« On n’y a jamais cru. » En une phrase, Nicolas Dufourcq, patron de Bpifrance, a scellé le désaveu. Ce 7 juillet 2025, l’institution publique a officialisé son retrait de Carmat, achevant de fragiliser une entreprise déjà à genoux.
« On n’y a jamais cru » : Carmat abandonnée par son principal soutien, Bpifrance

Bpifrance coupe les ponts avec Carmat : un désaveu cinglant
Interrogé sur BFM Business, Nicolas Dufourcq n’a laissé place à aucune ambiguïté. À propos de Carmat, il a déclaré : « C’est malheureux, mais Carmat, on n’y a jamais cru ». Cet aveu public marque la fin du soutien de Bpifrance au projet de cœur artificiel français. Et le désengagement est total : « La taille du marché était complètement surestimée », a poursuivi le directeur général. En clair : pour la banque publique d’investissement, Carmat n’a jamais été un pari stratégique crédible.
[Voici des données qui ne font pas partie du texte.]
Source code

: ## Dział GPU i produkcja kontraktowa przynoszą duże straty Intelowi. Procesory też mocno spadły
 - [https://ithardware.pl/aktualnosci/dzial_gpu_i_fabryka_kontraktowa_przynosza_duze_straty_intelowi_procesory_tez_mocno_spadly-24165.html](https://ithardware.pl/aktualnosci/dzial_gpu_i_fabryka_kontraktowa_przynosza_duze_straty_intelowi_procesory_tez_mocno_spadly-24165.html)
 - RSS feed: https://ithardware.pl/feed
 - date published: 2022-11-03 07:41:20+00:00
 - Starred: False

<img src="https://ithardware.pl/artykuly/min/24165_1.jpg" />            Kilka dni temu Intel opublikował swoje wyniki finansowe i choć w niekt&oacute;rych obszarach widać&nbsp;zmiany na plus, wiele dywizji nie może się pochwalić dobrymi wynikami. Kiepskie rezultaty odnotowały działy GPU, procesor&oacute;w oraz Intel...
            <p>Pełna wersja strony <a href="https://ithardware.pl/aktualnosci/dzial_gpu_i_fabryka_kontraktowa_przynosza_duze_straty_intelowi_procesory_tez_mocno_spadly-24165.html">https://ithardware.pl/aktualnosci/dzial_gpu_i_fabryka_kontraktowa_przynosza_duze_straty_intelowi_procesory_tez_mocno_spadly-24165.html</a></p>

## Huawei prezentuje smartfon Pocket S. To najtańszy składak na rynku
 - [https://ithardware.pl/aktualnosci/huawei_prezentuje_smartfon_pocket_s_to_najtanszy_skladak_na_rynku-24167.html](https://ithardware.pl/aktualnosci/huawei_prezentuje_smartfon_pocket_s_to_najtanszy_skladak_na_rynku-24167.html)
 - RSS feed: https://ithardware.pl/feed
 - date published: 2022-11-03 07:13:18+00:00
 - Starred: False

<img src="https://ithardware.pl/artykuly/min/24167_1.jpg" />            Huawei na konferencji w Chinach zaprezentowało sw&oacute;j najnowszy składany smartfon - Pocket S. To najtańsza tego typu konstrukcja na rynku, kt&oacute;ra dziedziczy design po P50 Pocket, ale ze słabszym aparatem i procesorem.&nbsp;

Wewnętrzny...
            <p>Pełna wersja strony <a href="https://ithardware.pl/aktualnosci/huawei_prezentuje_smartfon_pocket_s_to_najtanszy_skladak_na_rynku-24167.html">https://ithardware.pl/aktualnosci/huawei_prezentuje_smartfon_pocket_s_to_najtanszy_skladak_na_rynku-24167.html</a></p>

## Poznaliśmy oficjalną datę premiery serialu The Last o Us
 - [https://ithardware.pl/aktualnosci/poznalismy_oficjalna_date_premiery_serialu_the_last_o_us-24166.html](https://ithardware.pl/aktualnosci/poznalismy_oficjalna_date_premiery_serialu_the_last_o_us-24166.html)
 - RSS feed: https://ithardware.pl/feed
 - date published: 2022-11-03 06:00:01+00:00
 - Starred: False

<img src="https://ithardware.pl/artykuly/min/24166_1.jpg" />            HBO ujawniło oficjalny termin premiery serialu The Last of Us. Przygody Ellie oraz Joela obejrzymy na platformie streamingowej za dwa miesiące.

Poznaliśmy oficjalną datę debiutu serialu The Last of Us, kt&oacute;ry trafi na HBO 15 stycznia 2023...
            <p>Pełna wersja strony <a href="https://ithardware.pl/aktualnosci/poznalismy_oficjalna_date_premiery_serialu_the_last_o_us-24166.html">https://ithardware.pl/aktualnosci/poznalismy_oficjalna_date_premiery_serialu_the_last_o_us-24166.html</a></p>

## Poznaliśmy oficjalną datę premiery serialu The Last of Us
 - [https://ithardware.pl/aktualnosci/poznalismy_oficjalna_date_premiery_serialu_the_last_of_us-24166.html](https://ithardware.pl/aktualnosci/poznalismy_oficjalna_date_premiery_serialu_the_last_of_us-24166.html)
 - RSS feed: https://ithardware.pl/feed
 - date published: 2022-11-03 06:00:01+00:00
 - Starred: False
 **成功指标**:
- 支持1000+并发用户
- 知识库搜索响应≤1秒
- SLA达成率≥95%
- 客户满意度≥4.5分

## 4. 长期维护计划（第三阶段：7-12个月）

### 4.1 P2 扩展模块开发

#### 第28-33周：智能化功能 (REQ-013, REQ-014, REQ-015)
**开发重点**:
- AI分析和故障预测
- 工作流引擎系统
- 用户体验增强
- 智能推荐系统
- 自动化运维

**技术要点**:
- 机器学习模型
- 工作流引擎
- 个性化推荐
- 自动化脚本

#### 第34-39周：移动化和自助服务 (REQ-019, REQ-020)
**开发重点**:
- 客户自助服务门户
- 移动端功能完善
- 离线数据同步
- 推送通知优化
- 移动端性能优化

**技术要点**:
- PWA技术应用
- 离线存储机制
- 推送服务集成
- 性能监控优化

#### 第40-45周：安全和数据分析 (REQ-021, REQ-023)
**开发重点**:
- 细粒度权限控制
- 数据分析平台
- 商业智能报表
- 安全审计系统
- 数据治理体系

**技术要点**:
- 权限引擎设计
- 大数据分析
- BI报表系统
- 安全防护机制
Bpifrance, via sa filiale CorNovum, avait injecté plusieurs dizaines de millions d’euros dans Carmat. Mais aujourd’hui, plus aucun centime. Dufourcq l’assume : « Notre métier, c’est aussi beaucoup de dire 'non', même quand c’est super sympa ».
Avant même cette rupture, les alertes se multipliaient. Dès le printemps, Carmat avait lancé un appel aux dons pour combler une impasse financière. Objectif : lever 35 millions d’euros, dont 8 millions d’ici fin juillet 2025. Ni l’Élysée ni la Banque européenne d’investissement ne répondront à l’appel. Un silence qui précède la chute.
Le 23 juin 2025, l’action Carmat dévisse de 65 %, suspendue en urgence. Fin juin 2025, l’entreprise se déclare en cessation de paiements. Début juillet 2205, le tribunal de commerce de Versailles la place en redressement judiciaire, comme souhaité par ses dirigeants.
Carmat en redressement judiciaire : un avenir suspendu
Créée en 2008, Carmat devait révolutionner le traitement de l’insuffisance cardiaque avec son dispositif Aeson. Mais l’entreprise n’a jamais atteint l’équilibre. En 2024, la perte nette atteignait 51,4 millions d’euros, malgré un chiffre d’affaires trimestriel de 7 millions d’euros.
Depuis 2008, 550 millions d’euros ont été injectés dans le projet. Mais Carmat n’a pas réussi à sécuriser les 3,5 millions d’euros nécessaires pour passer le cap du 30 juin 2025. Faute de trésorerie, elle explore encore « toutes les options » pour poursuivre ses activités. En parallèle, elle affirme maintenir le suivi des 122 patients actuellement porteurs d’un cœur Aeson.
Les doutes ne datent pas d’hier. Carmat avait suspendu ses implantations entre 2021 et 2022 après des dysfonctionnements ayant causé la mort de deux patients. Cette pause avait gelé la dynamique commerciale. Stéphane Piat, directeur général, l’avait reconnu : « La santé, ce n’est pas assez rapide. Les retours ne sont pas garantis. » Selon un analyste d’Allinvest Securities, la société aurait peut-être dû « faire ses preuves sur le marché du ‘bridge to transplant’ » avant de viser une implantation définitive.
Le cœur artificiel Aeson était jugé trop encombrant par certains acteurs du secteur. Et le « rêve d’un Concorde français », pour reprendre les termes de Nicolas Dufourcq, s’est heurté à une réalité économique sans pitié. Résultat : Carmat, en redressement judiciaire, sans soutien public, se bat désormais pour sa survie.